One recent evening we were sitting around the 3/1 battalion commander's armored truck when Sergeant Major Scott Samuels, (left) the top enlisted man in the battalion, dropped a gem.
He explained his simple method for drying off his boots after going on a patrol that required wading in irrigation ditches.
"I put my boots on the exhaust pipes of the MATVs," he said. MATVs are the armored trucks that the Marines use.
We all laughed. Until we realized he wasn't joking.
The average Sergeant Major is not characterized by his delicacy. The job requires a sandpaper-grade sternness, pain-inducing vocal projection and withering facial demeanor that can vaporize the slightest precursor of trouble with a single glance. And as the senior enlisted man in a battalion, the sergeant major has to deal with plenty of misguided would-be trouble-makers.
At home it is DUI's, motorbike crashes, fights and so on - on deployment the infringements are less excessive, but still worthy of the sergeant major's gruff discipline. "My job," says Samuels, "is not to control the 1,000 Marines in the battalion. It is to control the 30 Marines who won't follow what the other 970 are doing." He says he has to "keep his foot in every door", and be able to answer all the questions the battalion commander asks him - "which is a lot".
Sergeant Major Samuels has seen a lot in his career, but if there is one thing that really gets under his skin, it is shaving - a good Marine is a clean-shaven Marine, even in the middle of a heated battle.
"What did you shave with this morning?" he asked one hapless - and clearly unshaven - Marine recently. The Marines were in the middle of an offensive against the Taliban stronghold of Safar Bazaar. They were sleeping in desert sand, there was no running water for miles, and uniforms - the infamous Flame Resistant Organizational Gear (or FROG suits) were stiff and odiferous with accumulated salt and sweat.
"I didn't shave this morning, Sergeant Major," responded the Marine. "So I guess that's the next thing you're going to do after we have finished this conversation," said Samuels - finishing the conversation.
To another Marine who had the temerity to actually sprout a moustache in the midst of the battle, Samuels said "I carry a clippers with me - but I clip all the hair bald - so the recommendation is to get rid of the moustache before I get to it." Both Marines had upper lips as soft as a baby's bottom the next time I saw them.
Another morning when he was sitting in the shade of his truck, a Marine walked by, poked his head in, saw who was there and quickly said "Hurrah, Sergeant Major," before hurrying on. "They all do that, " says Samuels. "They see the Sergeant Major, say 'I'm not going there, that's too scary with the Sergeant Major, and keep going..."
Samuels grew up in Brooklyn, went to school in New Jersey, went to college in Tennessee, then joined the Marines 25 years ago.

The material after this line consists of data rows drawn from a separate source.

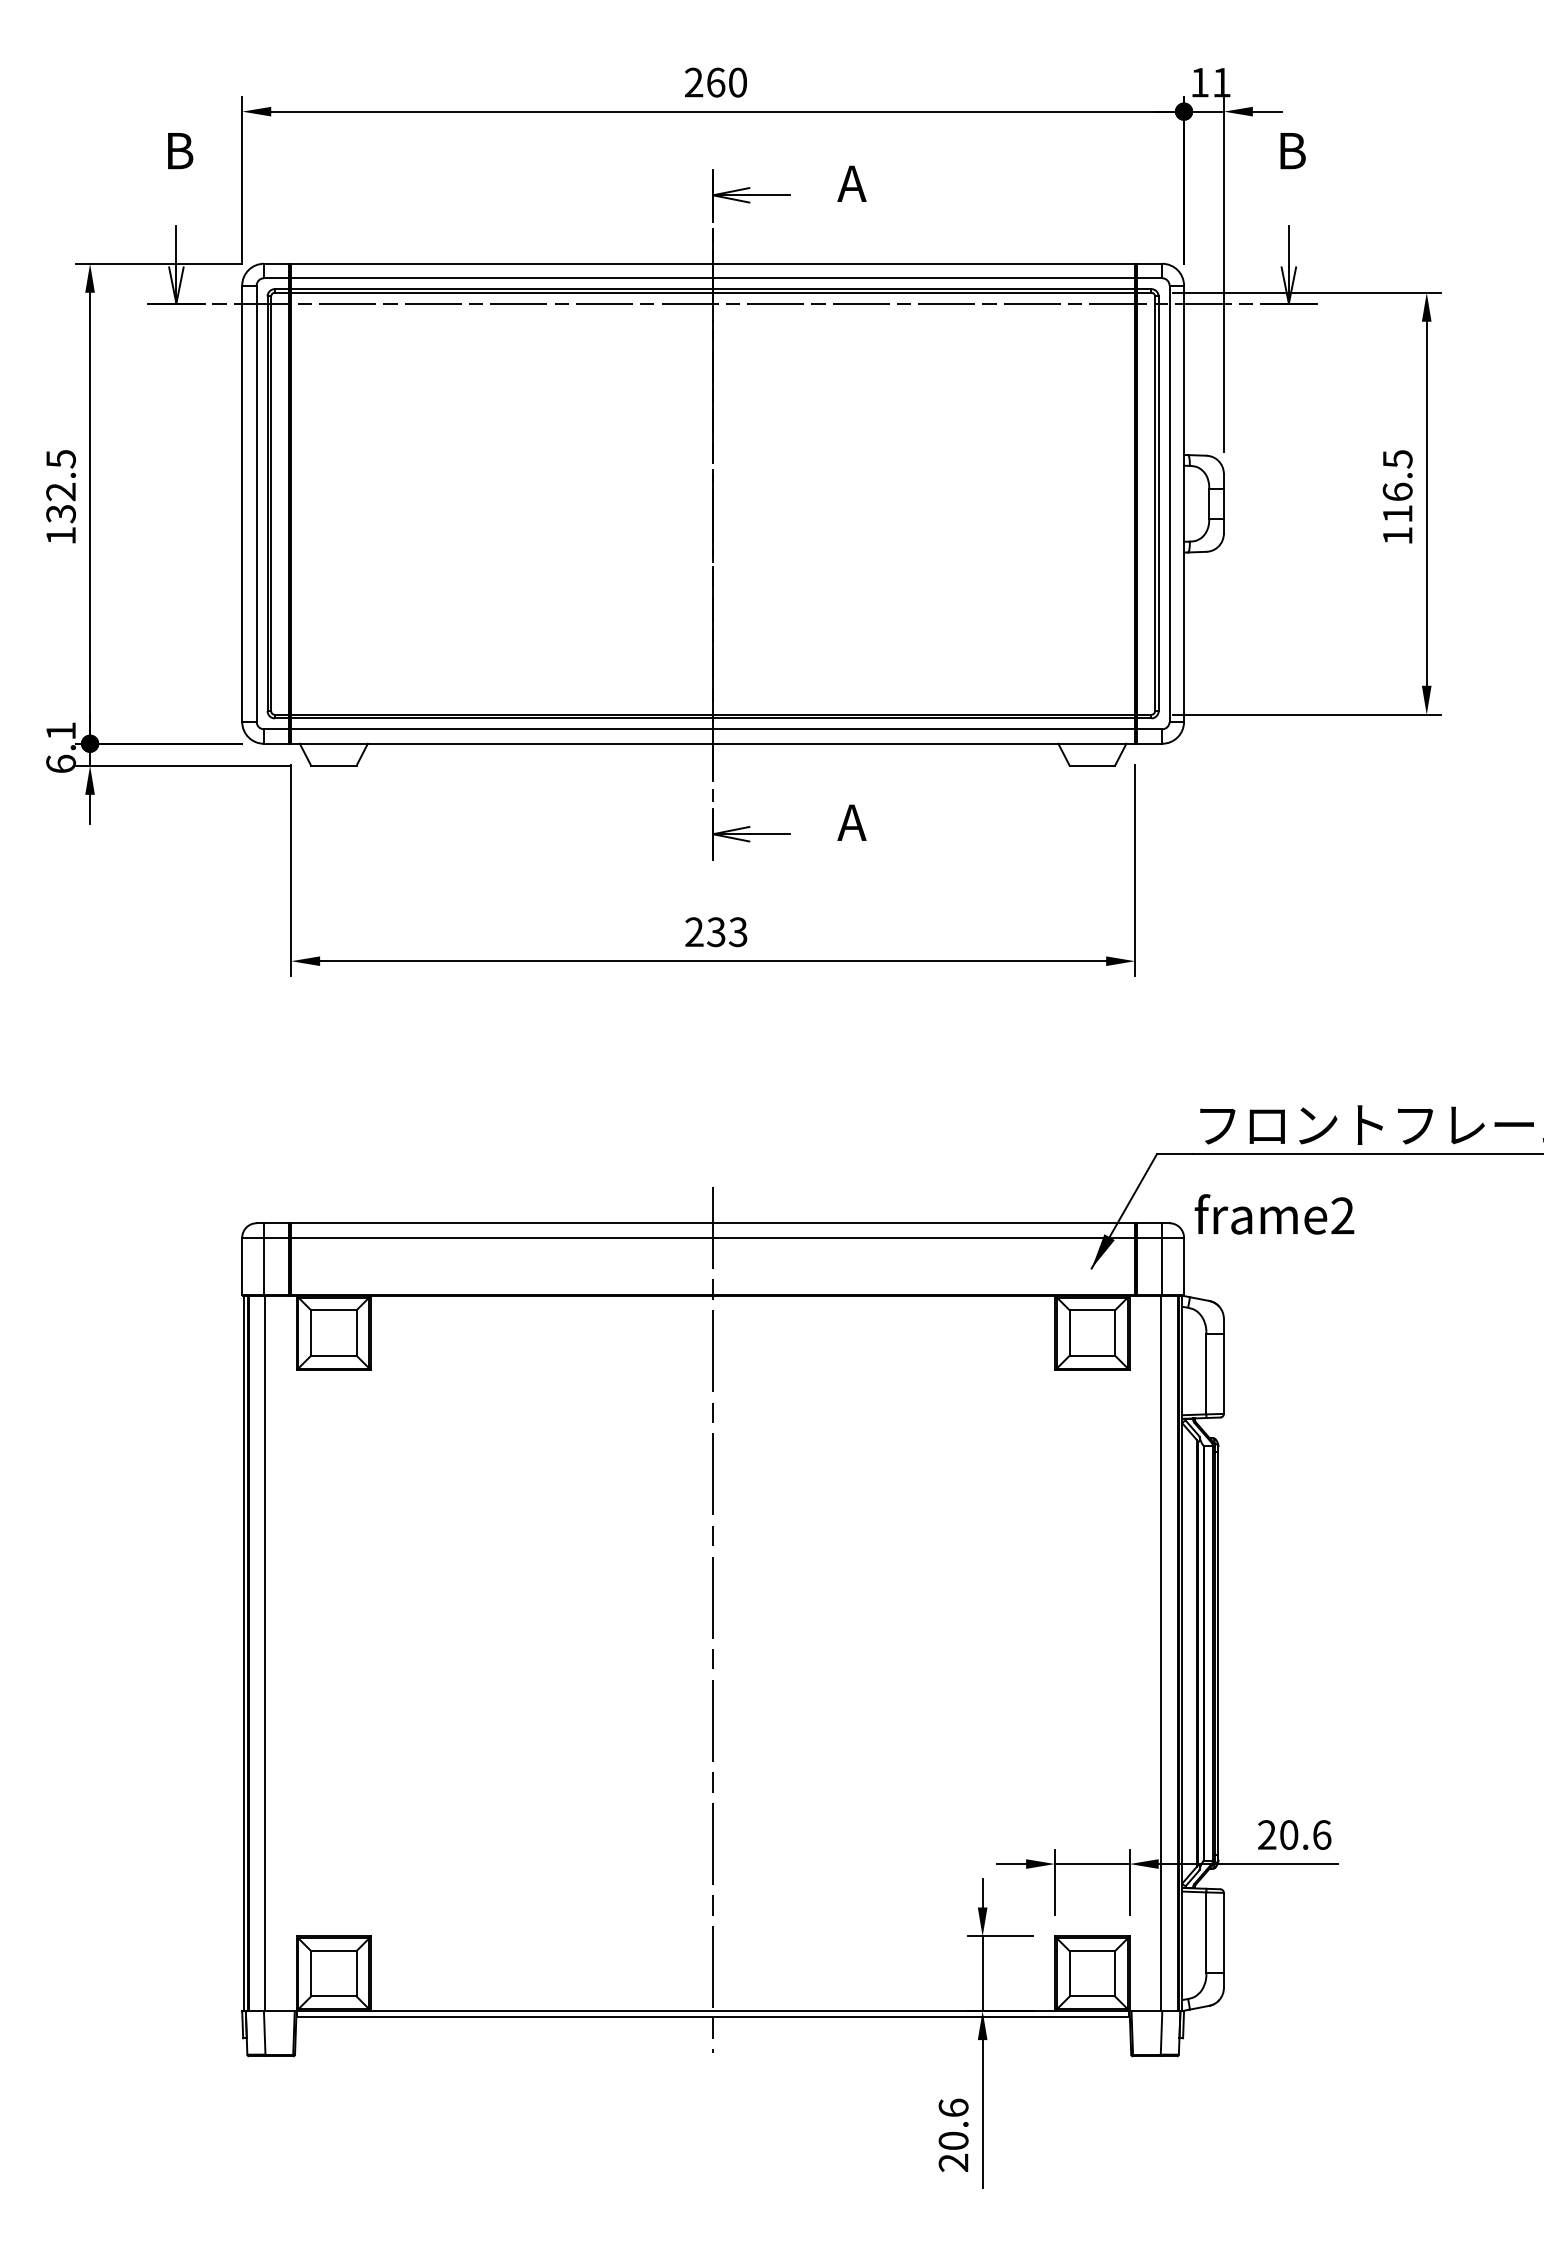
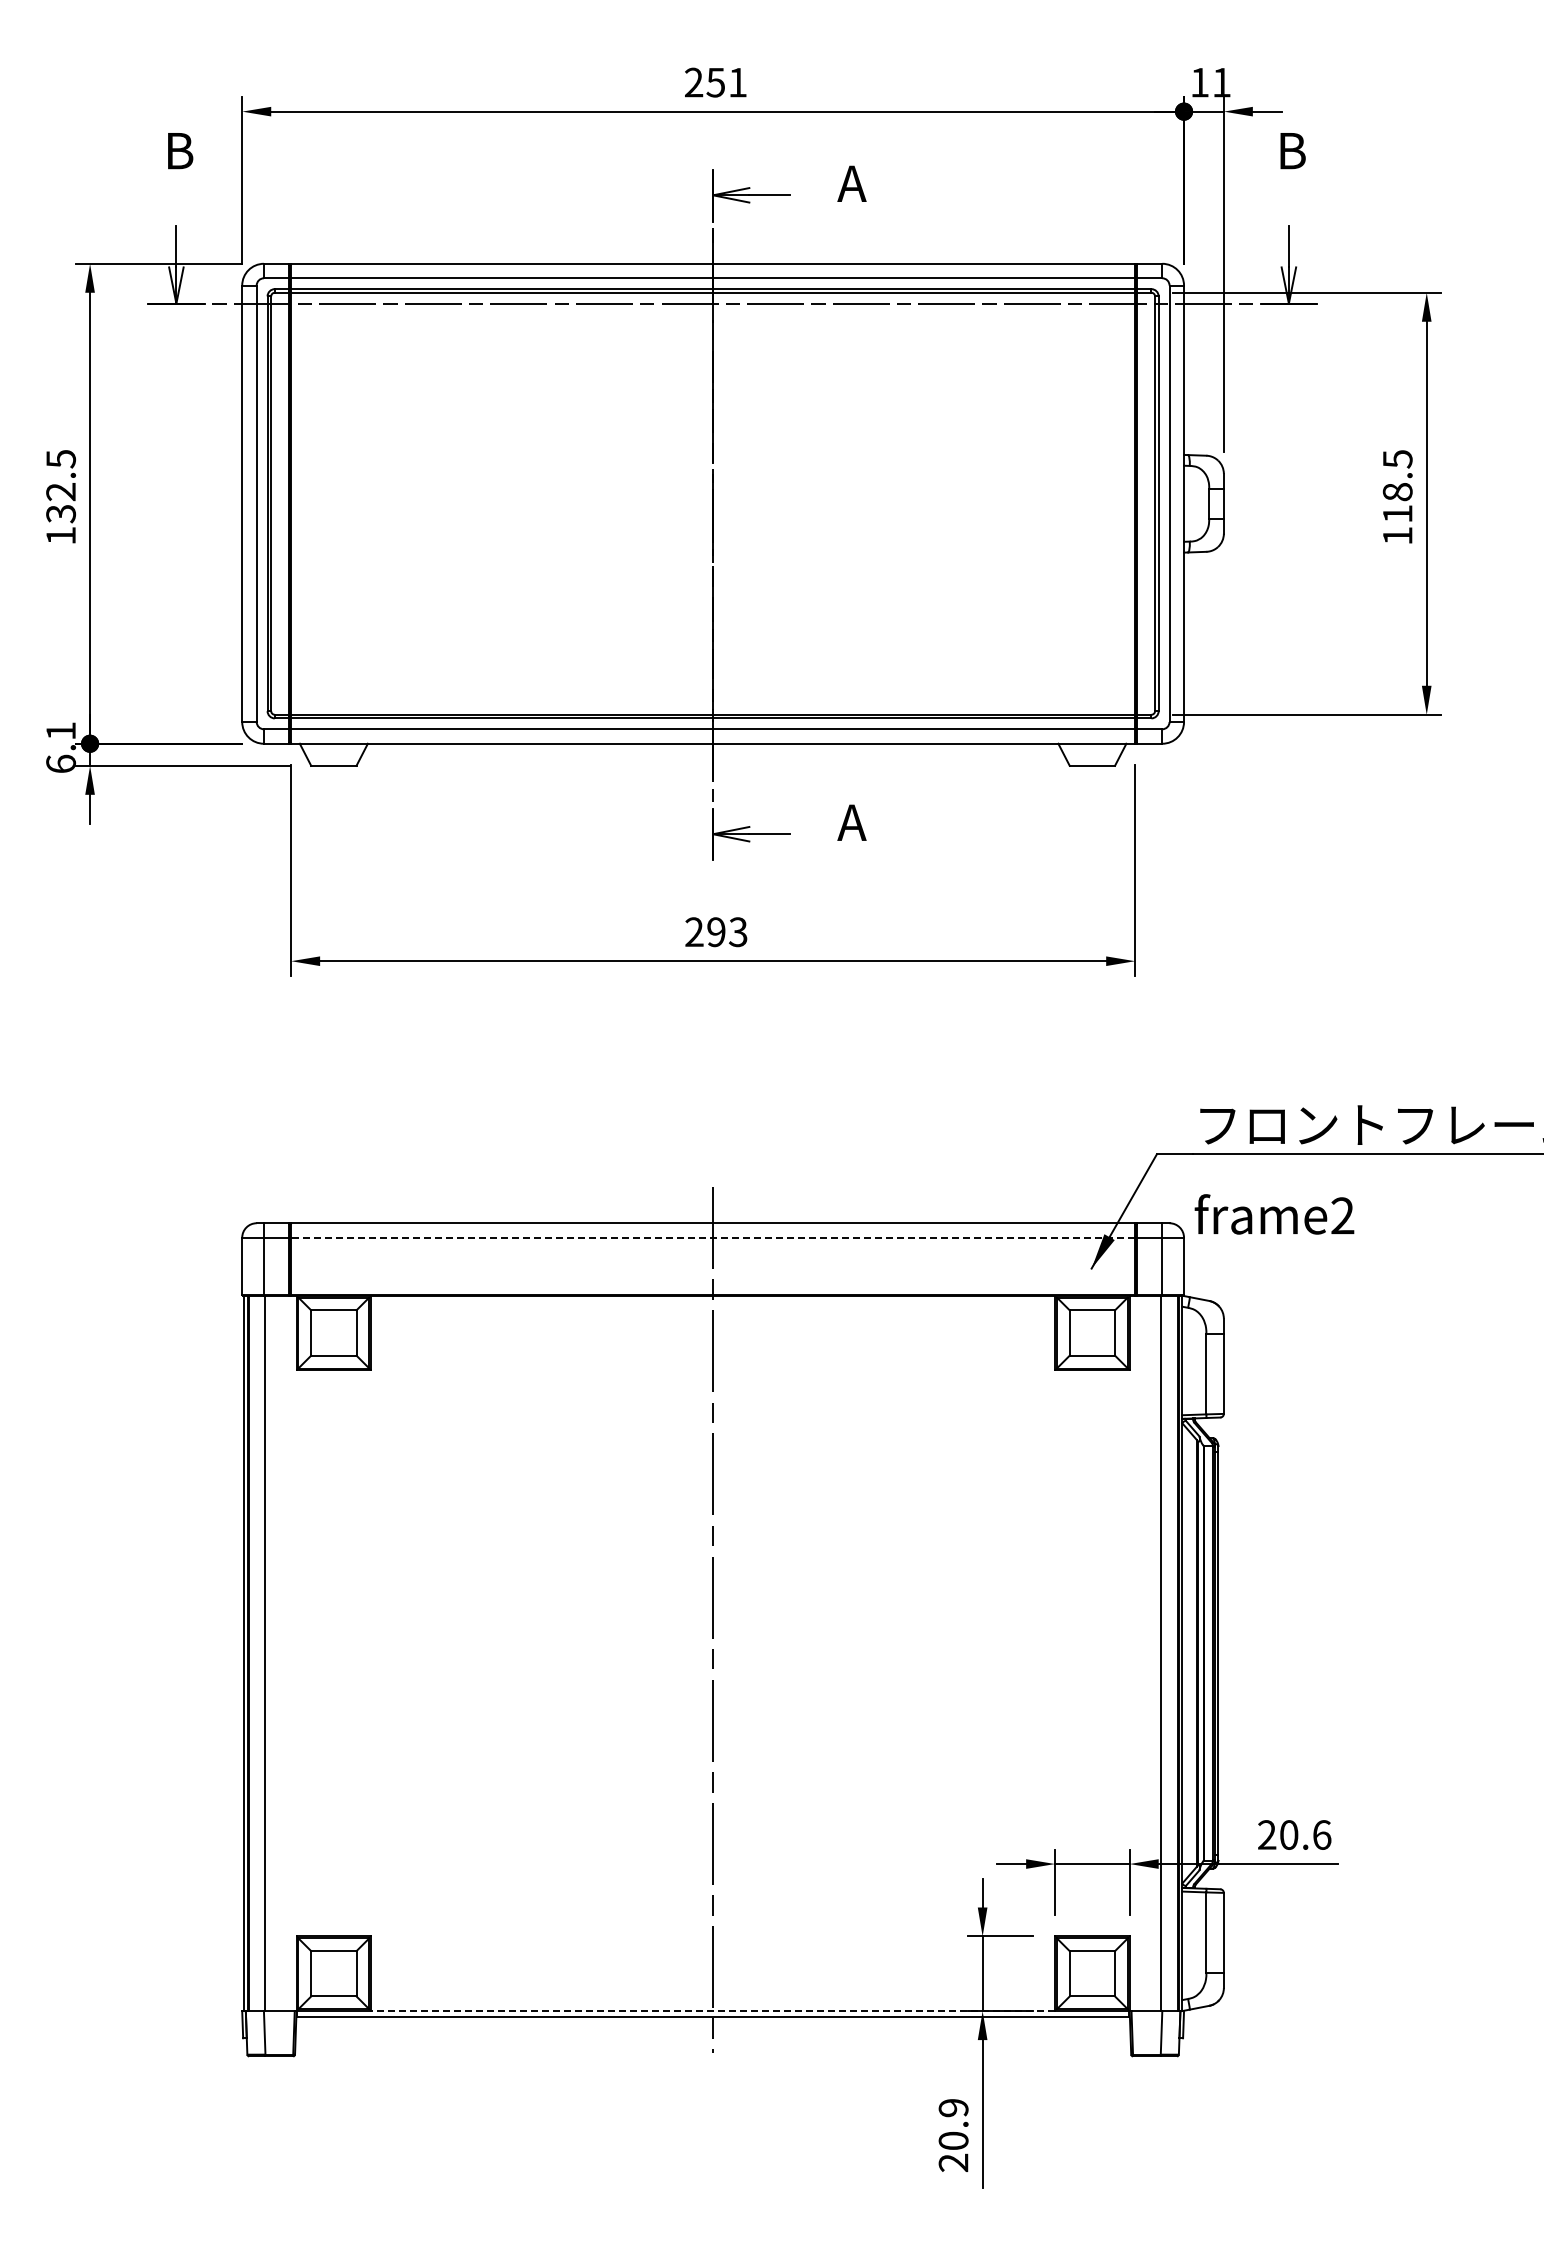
text at (726, 82): 260 -> 251
text at (1397, 491): 116.5 -> 118.5
text at (716, 932): 233 -> 293
line at (712, 1237): solid -> dashed
line at (713, 2011): solid -> dashed
text at (953, 2107): 20.6 -> 20.9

He says the Marine Corps has changed a lot since then - more conventional warfare missions, less short-term marine-based expeditionary ventures. And because most service members retire at the latest at 20 years, when the full pension kicks in, there are very few Marines left in the Corps who were there when he joined.
The position of Sergeant Major, which dates back to 1776 in the U.S. military, and to 1801 in the Marine Corps, is a lonely one. Staff Sergeants, Gunnery Sergeants and First Sergeants all have schools to go to in order to learn their new roles, but there is no school for the top enlisted position of Sergeant Major. It is self-taught. "You learn by experience, I suppose - and you learn a lot from those you dislike - by doing the opposite," he says.
But even with the forbidding exterior, there are a few cracks. On one inspection tour Samuels arrived at an outpost in Kilo Company where the 12 Marines, living in the corner of a field, had adopted a local stray dog as a pet.
"Bad for hygiene," said Samuels gruffly when he first spotted the dog, and said if there was no other way, the Marines needed to take the dog out to the desert and shoot it.
He sat down to discuss other issues, and as he did so the dog lay down at his feet, and Samuels absent-mindedly began petting the dog. When he was ready to leave, the Marine in charge asked delicately "about shooting the dog, Sgt. Major?"
Samuels uttered a guttural grunt, which the Marines interpreted as a negative, and he then turned around to leave.
Understood by nobody, feared by many, respected by all - a Marine Corps Sergeant Major.